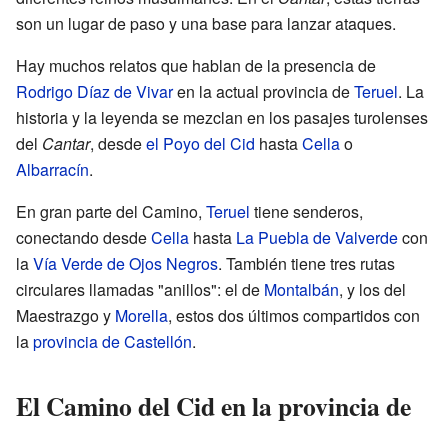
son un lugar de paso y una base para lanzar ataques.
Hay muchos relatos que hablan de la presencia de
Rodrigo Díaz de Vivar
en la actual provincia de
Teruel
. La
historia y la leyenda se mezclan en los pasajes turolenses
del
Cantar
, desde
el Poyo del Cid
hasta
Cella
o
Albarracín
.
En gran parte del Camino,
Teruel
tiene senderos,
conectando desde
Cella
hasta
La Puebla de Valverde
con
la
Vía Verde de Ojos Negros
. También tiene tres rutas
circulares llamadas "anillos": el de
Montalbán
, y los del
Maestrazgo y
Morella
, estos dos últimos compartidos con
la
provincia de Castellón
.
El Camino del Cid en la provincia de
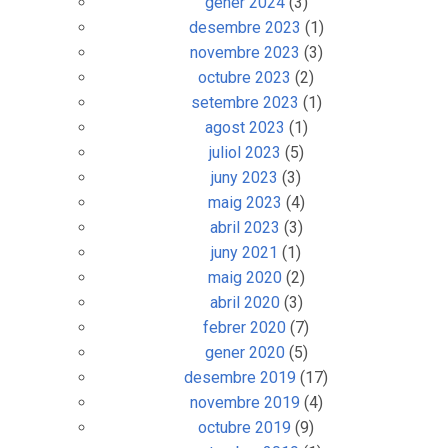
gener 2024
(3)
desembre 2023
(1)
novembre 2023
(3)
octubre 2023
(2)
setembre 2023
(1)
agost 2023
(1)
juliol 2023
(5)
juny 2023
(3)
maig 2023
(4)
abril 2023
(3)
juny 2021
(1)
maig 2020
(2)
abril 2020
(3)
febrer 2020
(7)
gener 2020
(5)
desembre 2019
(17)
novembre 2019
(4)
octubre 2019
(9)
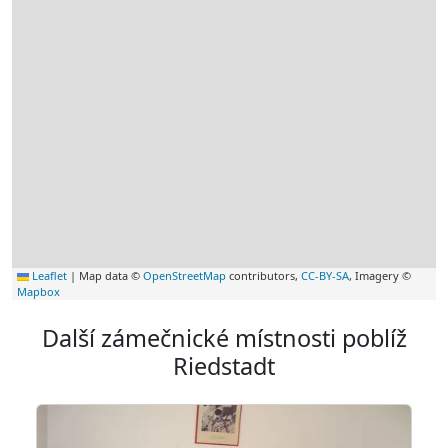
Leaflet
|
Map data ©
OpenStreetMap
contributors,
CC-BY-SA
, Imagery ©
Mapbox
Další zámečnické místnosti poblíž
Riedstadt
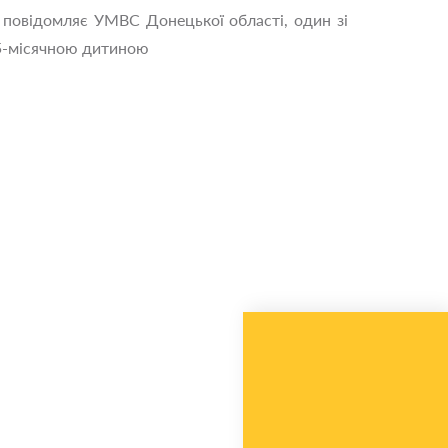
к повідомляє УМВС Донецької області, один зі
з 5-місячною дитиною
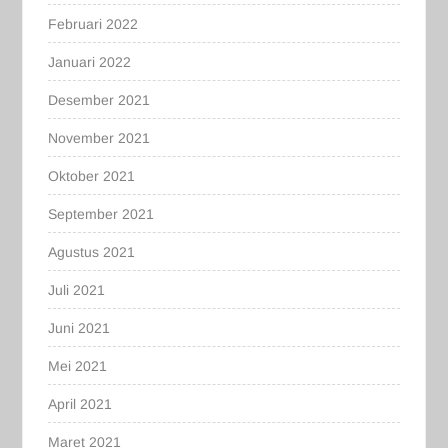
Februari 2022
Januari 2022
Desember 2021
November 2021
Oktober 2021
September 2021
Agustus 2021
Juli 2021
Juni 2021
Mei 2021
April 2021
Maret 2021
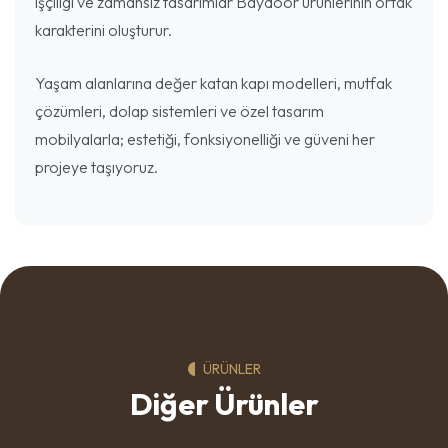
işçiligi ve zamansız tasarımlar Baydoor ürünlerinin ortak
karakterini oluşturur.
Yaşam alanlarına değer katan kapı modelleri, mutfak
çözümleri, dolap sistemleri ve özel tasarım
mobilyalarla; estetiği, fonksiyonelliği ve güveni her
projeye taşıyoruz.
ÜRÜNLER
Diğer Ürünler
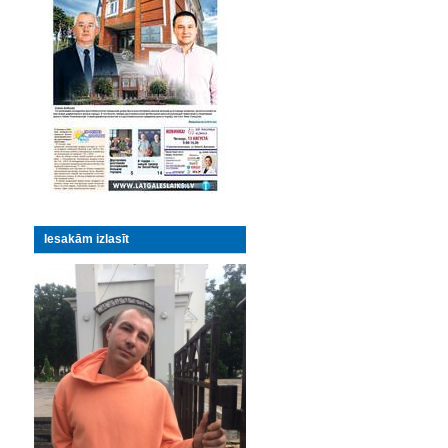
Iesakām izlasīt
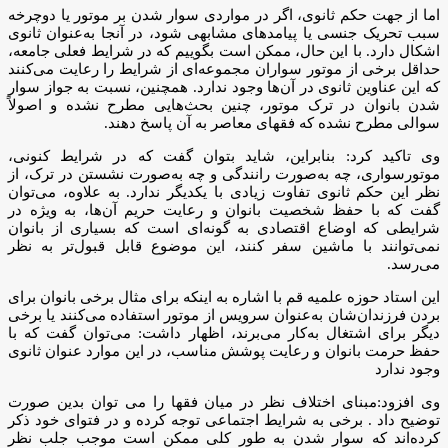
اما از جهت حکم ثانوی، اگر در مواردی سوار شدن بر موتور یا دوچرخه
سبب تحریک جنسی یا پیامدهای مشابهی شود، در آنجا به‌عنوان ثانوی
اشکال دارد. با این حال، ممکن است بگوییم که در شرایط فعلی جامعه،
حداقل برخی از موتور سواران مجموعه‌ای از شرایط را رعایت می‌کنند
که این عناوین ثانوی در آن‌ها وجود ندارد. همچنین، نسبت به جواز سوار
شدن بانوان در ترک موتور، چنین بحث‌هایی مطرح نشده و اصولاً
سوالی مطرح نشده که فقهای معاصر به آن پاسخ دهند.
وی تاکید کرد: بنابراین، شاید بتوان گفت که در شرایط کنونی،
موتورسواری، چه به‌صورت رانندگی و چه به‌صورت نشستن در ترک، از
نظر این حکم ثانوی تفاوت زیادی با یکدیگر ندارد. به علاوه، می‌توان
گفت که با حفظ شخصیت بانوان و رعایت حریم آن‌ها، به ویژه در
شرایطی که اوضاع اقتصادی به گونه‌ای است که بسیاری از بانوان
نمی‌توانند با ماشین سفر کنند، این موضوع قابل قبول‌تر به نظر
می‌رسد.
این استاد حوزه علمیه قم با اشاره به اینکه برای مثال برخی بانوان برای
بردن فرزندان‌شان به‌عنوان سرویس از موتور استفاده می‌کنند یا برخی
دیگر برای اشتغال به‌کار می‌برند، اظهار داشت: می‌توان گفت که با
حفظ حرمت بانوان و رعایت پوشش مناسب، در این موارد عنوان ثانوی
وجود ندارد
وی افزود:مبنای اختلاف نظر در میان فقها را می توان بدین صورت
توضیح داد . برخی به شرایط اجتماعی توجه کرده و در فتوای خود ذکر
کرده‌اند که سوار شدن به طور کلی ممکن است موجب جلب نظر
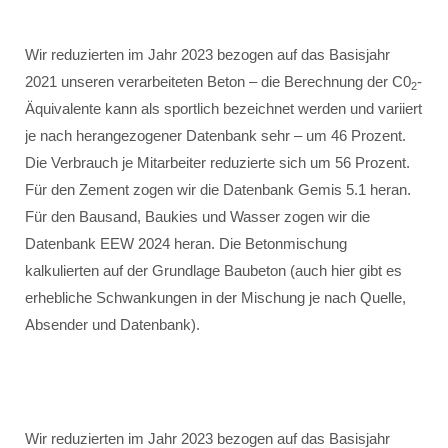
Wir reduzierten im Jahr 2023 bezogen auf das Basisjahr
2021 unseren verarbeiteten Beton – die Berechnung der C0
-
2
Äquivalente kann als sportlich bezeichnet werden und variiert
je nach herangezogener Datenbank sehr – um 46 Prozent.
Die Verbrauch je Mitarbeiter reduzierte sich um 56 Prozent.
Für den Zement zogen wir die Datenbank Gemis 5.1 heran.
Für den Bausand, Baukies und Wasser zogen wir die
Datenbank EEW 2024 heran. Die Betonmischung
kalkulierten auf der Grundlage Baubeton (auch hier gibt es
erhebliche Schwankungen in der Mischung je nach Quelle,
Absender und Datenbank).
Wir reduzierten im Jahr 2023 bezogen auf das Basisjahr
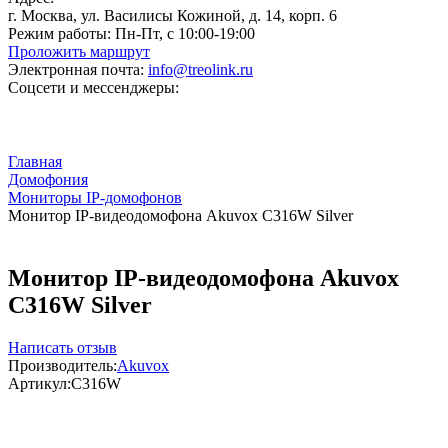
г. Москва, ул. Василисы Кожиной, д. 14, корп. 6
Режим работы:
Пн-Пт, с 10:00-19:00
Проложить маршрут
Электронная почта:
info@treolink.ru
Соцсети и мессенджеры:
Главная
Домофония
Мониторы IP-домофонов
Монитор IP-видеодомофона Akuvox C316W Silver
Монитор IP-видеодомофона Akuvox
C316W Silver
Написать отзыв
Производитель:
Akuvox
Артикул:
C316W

**Problem statement:**
An exact copy of the entries above is required, with the pictures left out.

**Your response:**
son un lugar de paso y una base para lanzar ataques.
Hay muchos relatos que hablan de la presencia de
Rodrigo Díaz de Vivar
en la actual provincia de
Teruel
. La
historia y la leyenda se mezclan en los pasajes turolenses
del
Cantar
, desde
el Poyo del Cid
hasta
Cella
o
Albarracín
.
En gran parte del Camino,
Teruel
tiene senderos,
conectando desde
Cella
hasta
La Puebla de Valverde
con
la
Vía Verde de Ojos Negros
. También tiene tres rutas
circulares llamadas "anillos": el de
Montalbán
, y los del
Maestrazgo y
Morella
, estos dos últimos compartidos con
la
provincia de Castellón
.
El Camino del Cid en la provincia de
gener 2024
(3)
desembre 2023
(1)
novembre 2023
(3)
octubre 2023
(2)
setembre 2023
(1)
agost 2023
(1)
juliol 2023
(5)
juny 2023
(3)
maig 2023
(4)
abril 2023
(3)
juny 2021
(1)
maig 2020
(2)
abril 2020
(3)
febrer 2020
(7)
gener 2020
(5)
desembre 2019
(17)
novembre 2019
(4)
octubre 2019
(9)
Leaflet
|
Map data ©
OpenStreetMap
contributors,
CC-BY-SA
, Imagery ©
Mapbox
Další zámečnické místnosti poblíž
Riedstadt
к повідомляє УМВС Донецької області, один зі
з 5-місячною дитиною
Februari 2022
Januari 2022
Desember 2021
November 2021
Oktober 2021
September 2021
Agustus 2021
Juli 2021
Juni 2021
Mei 2021
April 2021
Maret 2021
işçiligi ve zamansız tasarımlar Baydoor ürünlerinin ortak
karakterini oluşturur.
Yaşam alanlarına değer katan kapı modelleri, mutfak
çözümleri, dolap sistemleri ve özel tasarım
mobilyalarla; estetiği, fonksiyonelliği ve güveni her
projeye taşıyoruz.
ÜRÜNLER
Diğer Ürünler
Iesakām izlasīt
اما از جهت حکم ثانوی، اگر در مواردی سوار شدن بر موتور یا دوچرخه
سبب تحریک جنسی یا پیامدهای مشابهی شود، در آنجا به‌عنوان ثانوی
اشکال دارد. با این حال، ممکن است بگوییم که در شرایط فعلی جامعه،
حداقل برخی از موتور سواران مجموعه‌ای از شرایط را رعایت می‌کنند
که این عناوین ثانوی در آن‌ها وجود ندارد. همچنین، نسبت به جواز سوار
شدن بانوان در ترک موتور، چنین بحث‌هایی مطرح نشده و اصولاً
سوالی مطرح نشده که فقهای معاصر به آن پاسخ دهند.
وی تاکید کرد: بنابراین، شاید بتوان گفت که در شرایط کنونی،
موتورسواری، چه به‌صورت رانندگی و چه به‌صورت نشستن در ترک، از
نظر این حکم ثانوی تفاوت زیادی با یکدیگر ندارد. به علاوه، می‌توان
گفت که با حفظ شخصیت بانوان و رعایت حریم آن‌ها، به ویژه در
شرایطی که اوضاع اقتصادی به گونه‌ای است که بسیاری از بانوان
نمی‌توانند با ماشین سفر کنند، این موضوع قابل قبول‌تر به نظر
می‌رسد.
این استاد حوزه علمیه قم با اشاره به اینکه برای مثال برخی بانوان برای
بردن فرزندان‌شان به‌عنوان سرویس از موتور استفاده می‌کنند یا برخی
دیگر برای اشتغال به‌کار می‌برند، اظهار داشت: می‌توان گفت که با
حفظ حرمت بانوان و رعایت پوشش مناسب، در این موارد عنوان ثانوی
وجود ندارد
وی افزود:مبنای اختلاف نظر در میان فقها را می توان بدین صورت
توضیح داد . برخی به شرایط اجتماعی توجه کرده و در فتوای خود ذکر
کرده‌اند که سوار شدن به طور کلی ممکن است موجب جلب نظر
Wir reduzierten im Jahr 2023 bezogen auf das Basisjahr
2021 unseren verarbeiteten Beton – die Berechnung der C0
-
2
Äquivalente kann als sportlich bezeichnet werden und variiert
je nach herangezogener Datenbank sehr – um 46 Prozent.
Die Verbrauch je Mitarbeiter reduzierte sich um 56 Prozent.
Für den Zement zogen wir die Datenbank Gemis 5.1 heran.
Für den Bausand, Baukies und Wasser zogen wir die
Datenbank EEW 2024 heran. Die Betonmischung
kalkulierten auf der Grundlage Baubeton (auch hier gibt es
erhebliche Schwankungen in der Mischung je nach Quelle,
Absender und Datenbank).
Wir reduzierten im Jahr 2023 bezogen auf das Basisjahr
г. Москва, ул. Василисы Кожиной, д. 14, корп. 6
Режим работы:
Пн-Пт, с 10:00-19:00
Проложить маршрут
Электронная почта:
info@treolink.ru
Соцсети и мессенджеры:
Главная
Домофония
Мониторы IP-домофонов
Монитор IP-видеодомофона Akuvox C316W Silver
Монитор IP-видеодомофона Akuvox
C316W Silver
Написать отзыв
Производитель:
Akuvox
Артикул:
C316W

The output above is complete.